Angolan actor (born 1967)

Miguel João de Andrade Hurst (born 6 June 1967), popularly known as Miguel Hurst, is an Angolan actor and director of German and Portuguese descent. He is best known for the roles in the films Foreign Land, Le pacte du Silence and Filhos do Vento.

==Personal life==
He was born on 6 June 1967 in Freiburgo, Germany and raised until nine years. From 1977 to 1979, he lived in Guinea Bissau and then moved to Lisbon, Portugal from 1979 to 2003. During that period, he studied at the Lisbon Theater and Film School and later founded the Pau Preto Theater Group in Lisbon. In 2003, he moved to Luanda, Angola and appointed as the director of the Angolan Institute of Audiovisual and Multimedia Cinema (IACAM).

==Career==
In 1995, he joined the cast of Teatro Nacional D.Maria II-Lisboa. In 2007, he worked as a teacher in the discipline Introduction to Artistic Expressions at Universidade Independente, Luanda. Then from 2005 onwards, he worked on Theater History at the National Institute for Artistic Training for one year.
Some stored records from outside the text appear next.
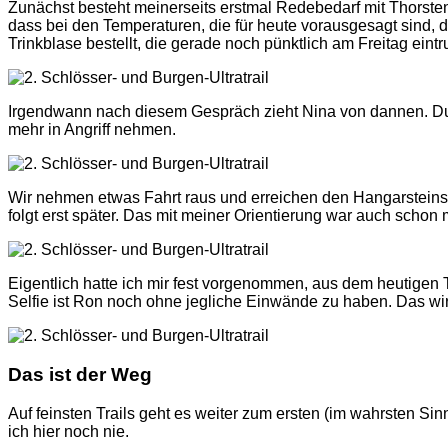
Zunächst besteht meinerseits erstmal Redebedarf mit Thorsten
dass bei den Temperaturen, die für heute vorausgesagt sind, 
Trinkblase bestellt, die gerade noch pünktlich am Freitag eintr
Irgendwann nach diesem Gespräch zieht Nina von dannen. Durc
mehr in Angriff nehmen.
Wir nehmen etwas Fahrt raus und erreichen den Hangarsteinsee
folgt erst später. Das mit meiner Orientierung war auch schon 
Eigentlich hatte ich mir fest vorgenommen, aus dem heutigen 
Selfie ist Ron noch ohne jegliche Einwände zu haben. Das wir
Das ist der Weg
Auf feinsten Trails geht es weiter zum ersten (im wahrsten Sin
ich hier noch nie.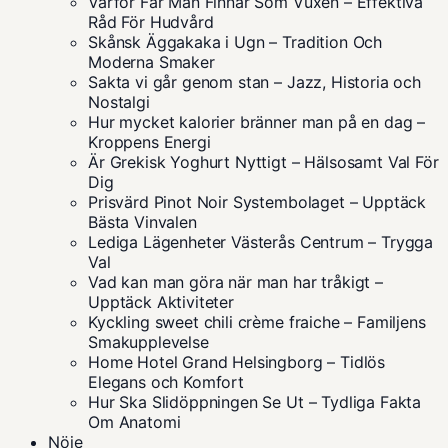
Varför Får Man Finnar Som Vuxen – Effektiva
Råd För Hudvård
Skånsk Äggakaka i Ugn – Tradition Och
Moderna Smaker
Sakta vi går genom stan – Jazz, Historia och
Nostalgi
Hur mycket kalorier bränner man på en dag –
Kroppens Energi
Är Grekisk Yoghurt Nyttigt – Hälsosamt Val För
Dig
Prisvärd Pinot Noir Systembolaget – Upptäck
Bästa Vinvalen
Lediga Lägenheter Västerås Centrum – Trygga
Val
Vad kan man göra när man har tråkigt –
Upptäck Aktiviteter
Kyckling sweet chili crème fraiche – Familjens
Smakupplevelse
Home Hotel Grand Helsingborg – Tidlös
Elegans och Komfort
Hur Ska Slidöppningen Se Ut – Tydliga Fakta
Om Anatomi
Nöje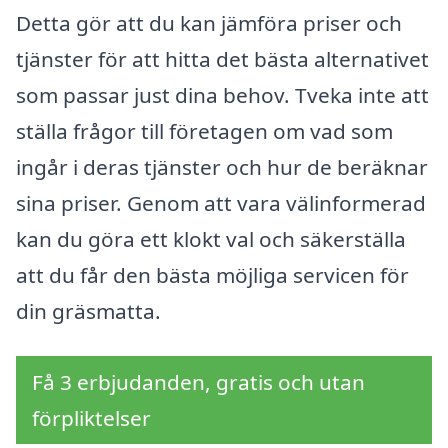
Detta gör att du kan jämföra priser och
tjänster för att hitta det bästa alternativet
som passar just dina behov. Tveka inte att
ställa frågor till företagen om vad som
ingår i deras tjänster och hur de beräknar
sina priser. Genom att vara välinformerad
kan du göra ett klokt val och säkerställa
att du får den bästa möjliga servicen för
din gräsmatta.
Få 3 erbjudanden, gratis och utan
förpliktelser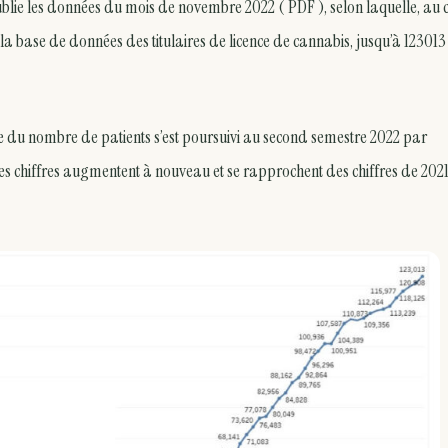
ublie les données du mois de novembre 2022 ( PDF ), selon laquelle, au 
la base de données des titulaires de licence de cannabis, jusqu’à 123013
 du nombre de patients s’est poursuivi au second semestre 2022 par
les chiffres augmentent à nouveau et se rapprochent des chiffres de 2021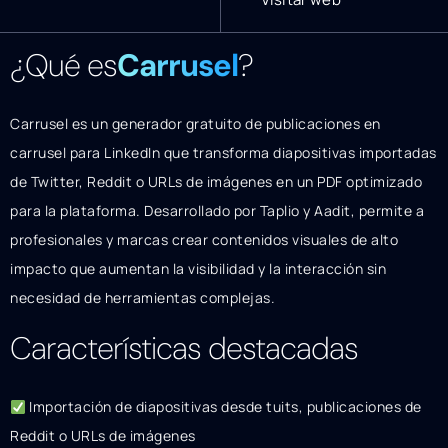
¿Qué es
Carrusel
?
Carrusel es un generador gratuito de publicaciones en
carrusel para LinkedIn que transforma diapositivas importadas
de Twitter, Reddit o URLs de imágenes en un PDF optimizado
para la plataforma. Desarrollado por Taplio y Aadit, permite a
profesionales y marcas crear contenidos visuales de alto
impacto que aumentan la visibilidad y la interacción sin
necesidad de herramientas complejas.
Características destacadas
Importación de diapositivas desde tuits, publicaciones de
Reddit o URLs de imágenes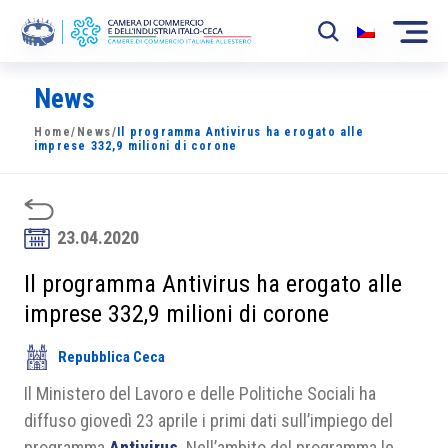
News
La Camera
Home
/
News
/
Il programma Antivirus ha erogato alle
News
imprese 332,9 milioni di corone
Eventi
Sviluppo Mercato
23.04.2020
Soci
Il programma Antivirus ha erogato alle
imprese 332,9 milioni di corone
Partner
Repubblica Ceca
Progetti
Il Ministero del Lavoro e delle Politiche Sociali ha
Area riservata
diffuso giovedì 23 aprile i primi dati sull’impiego del
programma
Antivirus
. Nell’ambito del programma le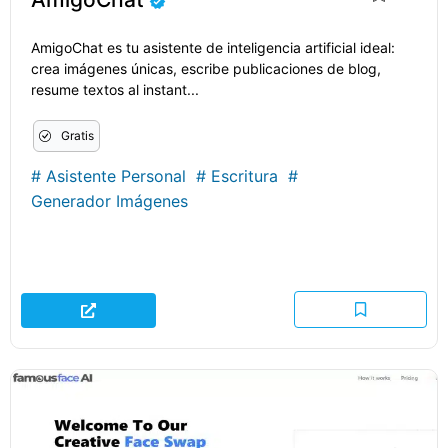
AmigoChat es tu asistente de inteligencia artificial ideal:
crea imágenes únicas, escribe publicaciones de blog,
resume textos al instant...
Gratis
#
Asistente Personal
#
Escritura
#
Generador Imágenes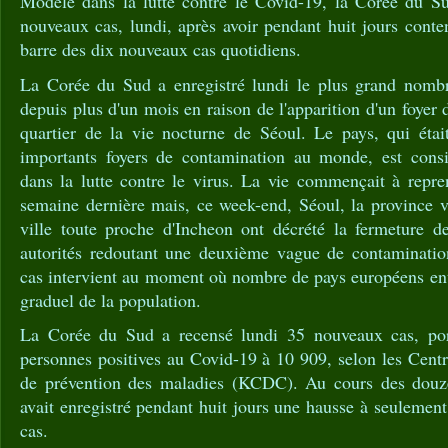
Modèle dans la lutte contre le Covid-19, la Corée du S
nouveaux cas, lundi, après avoir pendant huit jours conte
barre des dix nouveaux cas quotidiens.
La Corée du Sud a enregistré lundi le plus grand nombr
depuis plus d'un mois en raison de l'apparition d'un foyer
quartier de la vie nocturne de Séoul. Le pays, qui étai
importants foyers de contamination au monde, est co
dans la lutte contre le virus. La vie commençait à repre
semaine dernière mais, ce week-end, Séoul, la province v
ville toute proche d'Incheon ont décrété la fermeture de
autorités redoutant une deuxième vague de contaminatio
cas intervient au moment où nombre de pays européens e
graduel de la population.
La Corée du Sud a recensé lundi 35 nouveaux cas, por
personnes positives au Covid-19 à 10 909, selon les Centr
de prévention des maladies (KCDC). Au cours des douze 
avait enregistré pendant huit jours une hausse à seulemen
cas.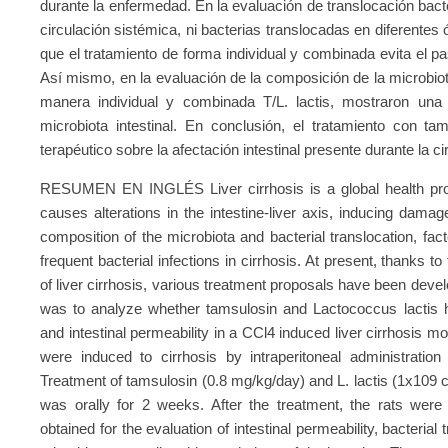
durante la enfermedad. En la evaluación de translocación bac
circulación sistémica, ni bacterias translocadas en diferente
que el tratamiento de forma individual y combinada evita el pas
Así mismo, en la evaluación de la composición de la microbiota 
manera individual y combinada T/L. lactis, mostraron una
microbiota intestinal. En conclusión, el tratamiento con ta
terapéutico sobre la afectación intestinal presente durante la ci
RESUMEN EN INGLÉS Liver cirrhosis is a global health pr
causes alterations in the intestine-liver axis, inducing damage
composition of the microbiota and bacterial translocation, fac
frequent bacterial infections in cirrhosis. At present, thanks
of liver cirrhosis, various treatment proposals have been develo
was to analyze whether tamsulosin and Lactococcus lactis ha
and intestinal permeability in a CCl4 induced liver cirrhosis 
were induced to cirrhosis by intraperitoneal administratio
Treatment of tamsulosin (0.8 mg/kg/day) and L. lactis (1x109 ce
was orally for 2 weeks. After the treatment, the rats were
obtained for the evaluation of intestinal permeability, bacterial t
Between 2010 and 2016, he worked at the Goethe-Institut Angola (Instituto Cultural Alemao), where he later proposed a project to the director Christiane Schulte about documenting Angola's cinema culture. He was the artistic director at Semba Comunicação, acting in the television series Fora de Série. Later he joined with several soap operas such as Sede de Viver, O Comba, O Testamento and Minha Terra Minha Mãe. Meanwhile, in 2015, he released the book, Angola Cinemas, in collaboration with photographer Walter Fernandes.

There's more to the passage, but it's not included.